Def, la Camera approva la risoluzione: “Subito lo scostamento di bilancio”

L'ipotesi dello scostamento di bilancio è stata voluta da tutti i partiti. Le risorse verranno utilizzate anche in deficit per affrontare la crisi energetica. 

Camera dei Deputati - Foto di Ansa Foto
Camera dei Deputati – Foto di Ansa Foto

Con 407 voti favorevoli, 22 contrari e 36 astensioni, la Camera ha approvato la risoluzione di maggioranza sul Def, il Documento di economia e finanza 2022. Ad astenersi, Fratelli d’Italia. 

La nuova bozza contiene le istanze di tutti i gruppi, compreso il riferimento allo scostamento di bilancio. Si legge che il Governo deve “monitorare” l’andamento della situazione macroeconomica e “qualora si verifichi un peggioramento dello scenario”, deve valutare lo scostamento per “interventi di sostegno del tutto simili a quelli messi in campo durante l’emergenza pandemica per le famiglie, i lavoratori e per quella parte del comparto produttivo particolarmente colpita dalle conseguenze della crisi in Ucraina”. 

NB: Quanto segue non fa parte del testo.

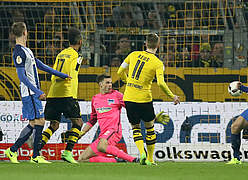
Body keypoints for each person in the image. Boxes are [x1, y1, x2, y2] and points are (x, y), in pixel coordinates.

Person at [5, 22, 69, 163]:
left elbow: (41, 66)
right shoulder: (18, 52)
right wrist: (37, 91)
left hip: (32, 92)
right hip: (30, 93)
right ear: (25, 32)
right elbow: (21, 76)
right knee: (39, 121)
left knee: (35, 122)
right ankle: (34, 156)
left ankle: (14, 151)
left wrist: (61, 75)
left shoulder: (27, 50)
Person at [117, 33, 180, 165]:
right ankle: (150, 159)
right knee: (149, 127)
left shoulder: (133, 55)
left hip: (129, 97)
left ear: (145, 43)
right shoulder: (158, 63)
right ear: (158, 45)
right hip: (144, 98)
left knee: (135, 128)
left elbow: (119, 72)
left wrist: (128, 81)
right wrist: (172, 96)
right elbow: (161, 83)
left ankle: (141, 153)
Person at [77, 74, 169, 163]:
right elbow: (93, 119)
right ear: (100, 84)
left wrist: (153, 118)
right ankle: (117, 160)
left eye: (111, 83)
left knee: (101, 146)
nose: (110, 85)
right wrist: (83, 133)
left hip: (114, 131)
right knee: (82, 158)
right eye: (107, 83)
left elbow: (133, 110)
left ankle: (132, 159)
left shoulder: (117, 95)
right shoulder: (95, 99)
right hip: (103, 135)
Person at [37, 27, 84, 163]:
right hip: (67, 94)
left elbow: (54, 73)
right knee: (78, 123)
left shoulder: (61, 54)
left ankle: (36, 151)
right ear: (80, 42)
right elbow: (69, 72)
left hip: (53, 93)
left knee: (54, 125)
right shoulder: (76, 56)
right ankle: (68, 152)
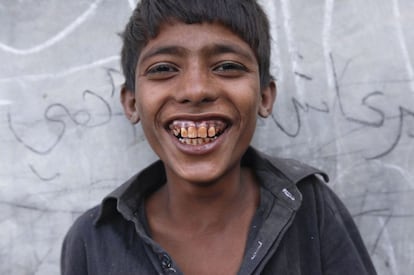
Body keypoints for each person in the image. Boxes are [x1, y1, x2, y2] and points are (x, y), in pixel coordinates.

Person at [61, 0, 377, 274]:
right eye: (163, 69)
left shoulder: (311, 210)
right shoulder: (94, 240)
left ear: (265, 97)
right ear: (132, 103)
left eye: (226, 66)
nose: (196, 90)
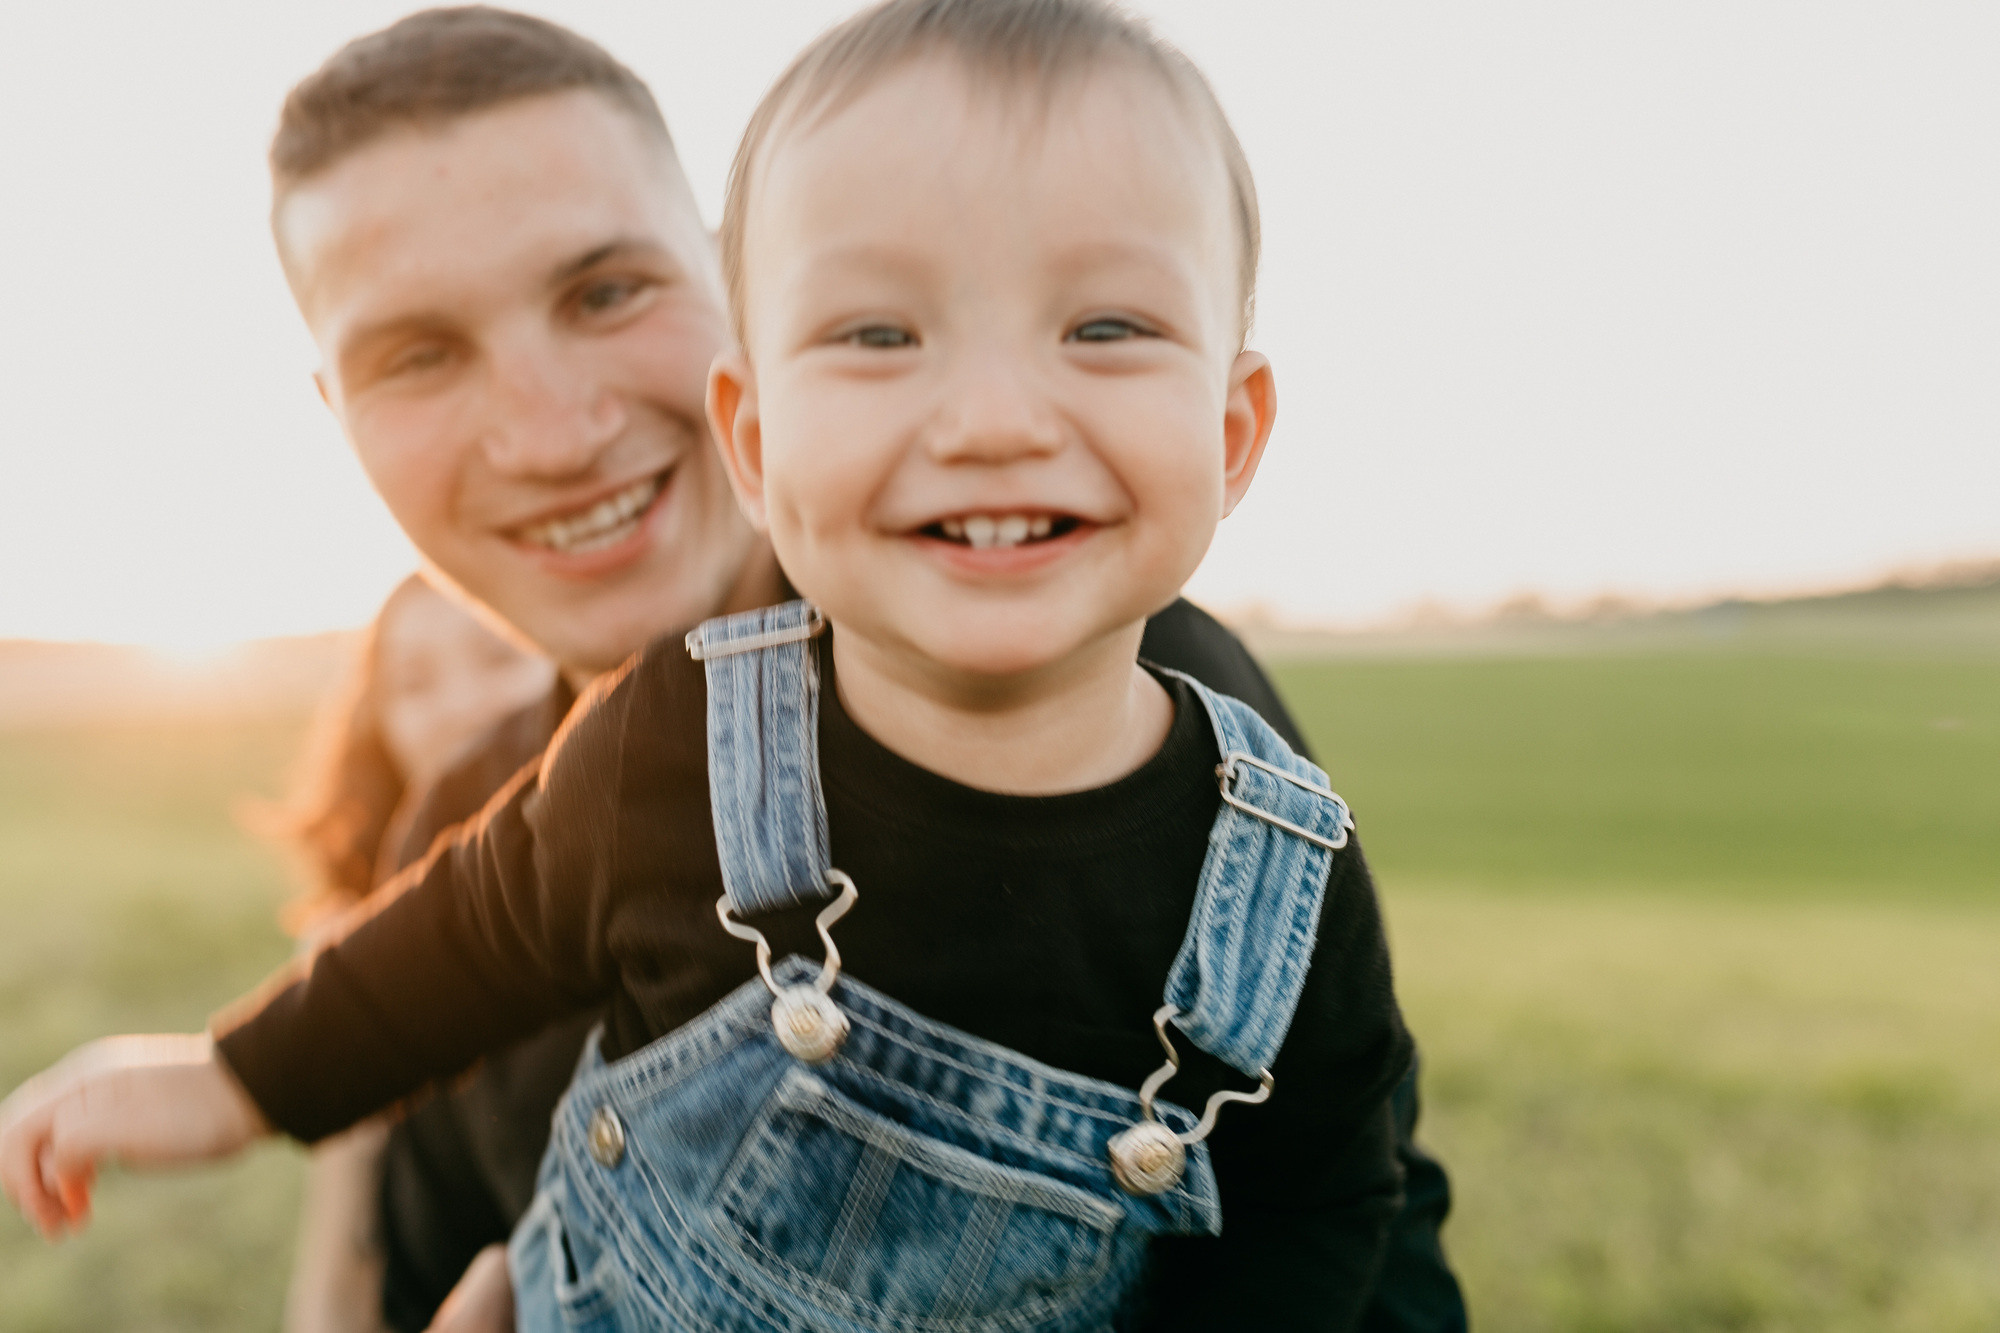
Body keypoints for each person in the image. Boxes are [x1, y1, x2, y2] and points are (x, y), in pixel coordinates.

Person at [8, 8, 1462, 1330]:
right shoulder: (481, 819)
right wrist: (244, 1082)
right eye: (419, 354)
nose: (549, 431)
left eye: (602, 291)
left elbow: (1341, 1223)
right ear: (758, 416)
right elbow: (413, 1163)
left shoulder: (1161, 740)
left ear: (730, 288)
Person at [246, 573, 554, 1333]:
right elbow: (336, 1273)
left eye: (500, 655)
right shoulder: (356, 938)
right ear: (375, 723)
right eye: (415, 682)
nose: (462, 706)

Affrontare la crisi energetica

L’ipotesi dello scostamento di bilancio è stata voluta da tutti i partiti. Le risorse verranno utilizzate anche in deficit per affrontare la crisi energetica. Il Governo dovrà “utilizzare gli spazi derivanti dalla manovra per nuove iniziative espansive disponendo ulteriori interventi per contenere l’aumento dei prezzi dell’energia nonché mediante la revisione del sistema dei prezzi di riferimento e dei carburanti, assicurando la necessaria liquidità alle imprese mediante la concessione di garanzie, anche alla luce della nuova comunicazione della Commissione n. 2022/C 131I/01 sul nuovo quadro contemporaneo degli aiuti di Stato, nonché ai settori maggiormente colpiti dalle attuali emergenze”. 

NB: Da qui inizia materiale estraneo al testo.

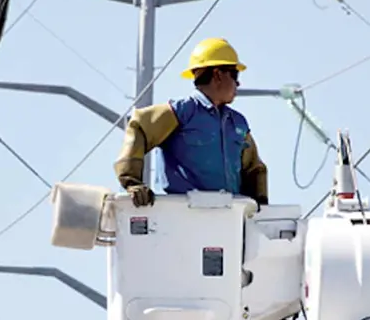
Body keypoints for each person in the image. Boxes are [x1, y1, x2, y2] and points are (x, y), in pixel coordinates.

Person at [114, 37, 268, 207]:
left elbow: (254, 169)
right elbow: (140, 125)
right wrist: (132, 182)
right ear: (217, 74)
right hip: (184, 214)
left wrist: (259, 208)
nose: (238, 83)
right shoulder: (181, 112)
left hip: (229, 217)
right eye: (234, 74)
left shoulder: (238, 123)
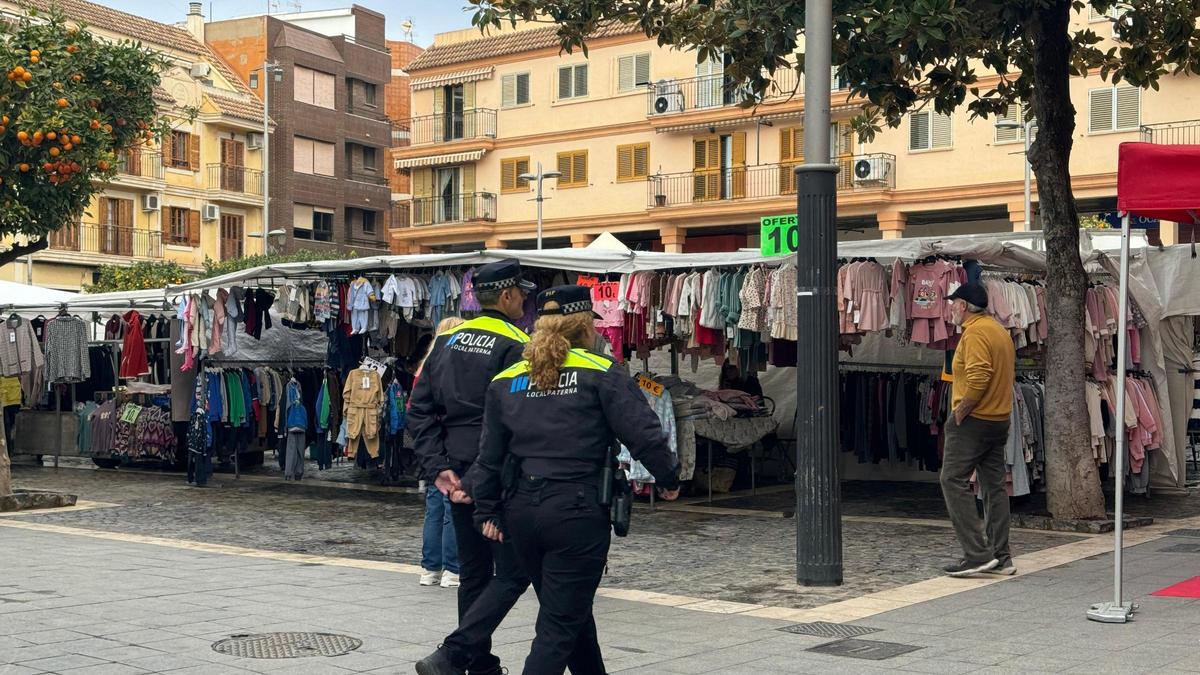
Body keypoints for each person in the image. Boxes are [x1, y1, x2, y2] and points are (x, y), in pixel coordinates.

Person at [423, 285, 681, 675]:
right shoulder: (601, 371)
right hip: (577, 512)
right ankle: (463, 654)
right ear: (583, 325)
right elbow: (644, 434)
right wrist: (668, 478)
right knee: (559, 626)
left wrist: (486, 511)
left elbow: (491, 456)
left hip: (522, 513)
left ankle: (458, 654)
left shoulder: (508, 378)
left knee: (570, 610)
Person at [408, 260, 535, 675]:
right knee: (514, 570)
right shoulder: (517, 343)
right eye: (522, 293)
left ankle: (478, 664)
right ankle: (457, 653)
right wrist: (484, 477)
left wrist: (438, 467)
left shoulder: (447, 340)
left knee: (474, 570)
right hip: (496, 473)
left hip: (455, 470)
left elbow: (419, 410)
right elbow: (510, 421)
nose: (525, 300)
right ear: (508, 295)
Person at [940, 282, 1017, 577]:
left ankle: (977, 554)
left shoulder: (974, 334)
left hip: (974, 421)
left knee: (952, 480)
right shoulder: (999, 331)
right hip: (999, 420)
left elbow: (979, 376)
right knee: (994, 487)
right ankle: (1001, 557)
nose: (949, 308)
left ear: (963, 305)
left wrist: (960, 412)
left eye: (952, 303)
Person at [417, 317, 466, 589]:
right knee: (449, 505)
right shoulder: (453, 367)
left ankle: (429, 568)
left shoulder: (427, 366)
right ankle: (452, 568)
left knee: (434, 506)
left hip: (430, 444)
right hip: (450, 441)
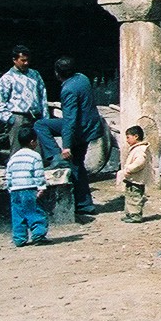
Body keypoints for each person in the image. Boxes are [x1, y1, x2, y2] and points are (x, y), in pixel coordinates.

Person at [47, 57, 103, 220]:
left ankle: (54, 155)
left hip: (79, 130)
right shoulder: (82, 78)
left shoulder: (68, 90)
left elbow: (70, 120)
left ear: (58, 74)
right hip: (90, 128)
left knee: (76, 165)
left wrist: (66, 146)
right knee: (78, 165)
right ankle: (85, 204)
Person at [0, 45, 55, 161]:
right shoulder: (7, 78)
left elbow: (43, 96)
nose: (26, 63)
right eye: (23, 60)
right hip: (18, 117)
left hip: (35, 117)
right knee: (17, 149)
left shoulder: (35, 75)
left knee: (37, 149)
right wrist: (9, 118)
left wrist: (45, 116)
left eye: (28, 60)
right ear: (15, 60)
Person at [6, 130, 49, 246]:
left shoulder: (13, 157)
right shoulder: (35, 156)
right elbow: (38, 173)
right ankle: (38, 235)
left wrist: (10, 188)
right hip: (29, 188)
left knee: (18, 214)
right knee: (35, 212)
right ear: (32, 142)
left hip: (15, 190)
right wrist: (41, 187)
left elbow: (8, 175)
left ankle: (19, 239)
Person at [118, 125, 151, 223]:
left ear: (136, 136)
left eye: (128, 137)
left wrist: (129, 169)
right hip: (132, 178)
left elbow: (140, 163)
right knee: (129, 197)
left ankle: (136, 215)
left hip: (136, 179)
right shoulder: (136, 148)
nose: (127, 140)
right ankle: (130, 214)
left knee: (135, 197)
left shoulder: (141, 150)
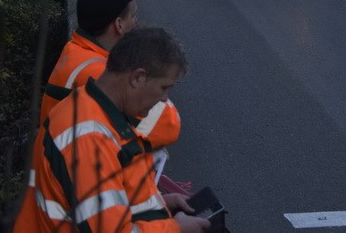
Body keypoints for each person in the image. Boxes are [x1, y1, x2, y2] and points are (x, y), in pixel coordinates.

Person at [14, 27, 210, 231]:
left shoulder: (90, 109)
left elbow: (104, 201)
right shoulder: (88, 140)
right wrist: (175, 229)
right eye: (164, 87)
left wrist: (162, 203)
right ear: (137, 78)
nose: (164, 98)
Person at [39, 0, 181, 149]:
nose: (136, 22)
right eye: (133, 16)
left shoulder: (76, 51)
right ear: (119, 24)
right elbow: (168, 124)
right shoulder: (97, 73)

Proroga dei termini del Superbonus

Tra le indicazioni contenute nel Def, c’è la proposta del Movimento 5 Stelle di prorogare il termine entro il quale le abitazioni unifamliari devono concludere i lavoro per il Superbonus 110% e quella di potenziare il sistema sanitario nazionale. “Intervenire tempestivamente significa, per noi del M5S, essere pronti, come peraltro previsto nel Documento di economia e finanza, a uno scostamento di bilancio che garantisca subito risorse per il sostegno di famiglie e imprese”, ha dichiarato Giuseppe Buompane, deputato 5S.

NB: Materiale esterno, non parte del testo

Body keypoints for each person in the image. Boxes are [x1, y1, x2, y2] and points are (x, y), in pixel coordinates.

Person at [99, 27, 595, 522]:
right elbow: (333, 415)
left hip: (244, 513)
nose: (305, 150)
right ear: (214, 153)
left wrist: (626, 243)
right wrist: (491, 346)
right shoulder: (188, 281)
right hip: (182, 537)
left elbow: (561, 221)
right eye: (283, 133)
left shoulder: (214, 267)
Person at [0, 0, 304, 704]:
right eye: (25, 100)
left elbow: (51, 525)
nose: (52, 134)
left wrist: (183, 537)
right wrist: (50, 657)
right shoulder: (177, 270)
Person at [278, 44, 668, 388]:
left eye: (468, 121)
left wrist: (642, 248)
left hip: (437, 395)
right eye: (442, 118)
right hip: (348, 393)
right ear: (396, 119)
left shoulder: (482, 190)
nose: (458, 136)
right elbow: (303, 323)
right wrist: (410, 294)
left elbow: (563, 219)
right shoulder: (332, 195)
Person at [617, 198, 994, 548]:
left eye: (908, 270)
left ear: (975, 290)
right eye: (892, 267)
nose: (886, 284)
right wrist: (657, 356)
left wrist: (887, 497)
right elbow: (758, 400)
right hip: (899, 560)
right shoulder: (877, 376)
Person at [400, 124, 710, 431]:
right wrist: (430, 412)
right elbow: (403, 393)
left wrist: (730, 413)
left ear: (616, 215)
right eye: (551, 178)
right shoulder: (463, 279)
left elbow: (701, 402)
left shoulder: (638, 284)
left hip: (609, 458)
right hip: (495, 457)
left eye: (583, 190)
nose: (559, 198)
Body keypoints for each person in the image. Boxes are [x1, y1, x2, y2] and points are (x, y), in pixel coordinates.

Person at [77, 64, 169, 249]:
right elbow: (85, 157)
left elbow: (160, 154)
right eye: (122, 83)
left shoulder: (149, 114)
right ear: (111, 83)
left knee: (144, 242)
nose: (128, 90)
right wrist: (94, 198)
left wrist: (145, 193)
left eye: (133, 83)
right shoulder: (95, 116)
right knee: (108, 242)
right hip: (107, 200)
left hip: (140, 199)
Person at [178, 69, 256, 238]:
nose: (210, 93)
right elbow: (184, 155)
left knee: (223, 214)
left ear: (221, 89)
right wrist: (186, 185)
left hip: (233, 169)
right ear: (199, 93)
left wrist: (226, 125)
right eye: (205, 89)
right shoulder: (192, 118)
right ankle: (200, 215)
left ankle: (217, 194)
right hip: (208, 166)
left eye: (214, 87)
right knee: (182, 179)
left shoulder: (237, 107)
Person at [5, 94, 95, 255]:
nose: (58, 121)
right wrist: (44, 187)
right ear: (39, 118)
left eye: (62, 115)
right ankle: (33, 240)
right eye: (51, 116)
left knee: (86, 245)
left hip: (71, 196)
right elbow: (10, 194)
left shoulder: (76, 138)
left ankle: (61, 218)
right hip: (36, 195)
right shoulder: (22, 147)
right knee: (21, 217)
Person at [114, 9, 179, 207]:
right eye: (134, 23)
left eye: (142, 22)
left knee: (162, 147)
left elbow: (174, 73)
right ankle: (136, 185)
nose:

“Proseguire attuazione del Green New Deal”

La bozza del Def contiene anche l’intento del Governo di “proseguire nell’attuazione del Green New Deal, conformemente agli impegni dell’Unione europea in materia di ambiente e sviluppo sostenibile, così da individuare un piano industriale impiantistico del Paese, con particolare riferimento ad idonee iniziative, anche di carattere normativo, finalizzate a favorire la transazione ecologica, energetica e verso l’economia circolare, anche ponendo in essere interventi di semplificazione e accelerazione dei procedimenti autorizzativi per la realizzazione e l’esercizio di impianti da fonti rinnovabili al fine di garantire il conseguimento e potenziamento degli obiettivi nazionali di decarbonizzazione fissati nel piano nazionale integrato di energia e clima in via di aggiornamento”. 

Iniziative per la povertà alimentare

Infine, il Def prevede iniziative per affrontare la povertà alimentare “ampliando anche il bonus sociale” per combattere le “disparità generazionali, territoriali, di genere e salariali, con interventi finalizzati ad invertire il trend demografico del Paese, anche dando piena attuazione agli interventi previsti dal family act”. 

Esonero contributivo per inserimento nel mondo del lavoro di donne e giovani

Il testo prevede anche “misure di esonero contributivo” per favorire l’inserimento nel mondo del lavoro di giovani e donne, “rafforzando gli interventi a sostegno della ripresa economica nel Sud e nelle altre aree svantaggiate del Paese, al fine di evitare la crisi innescata dall’emergenza sanitaria accentui le disparità fra le diverse parti del Paese”.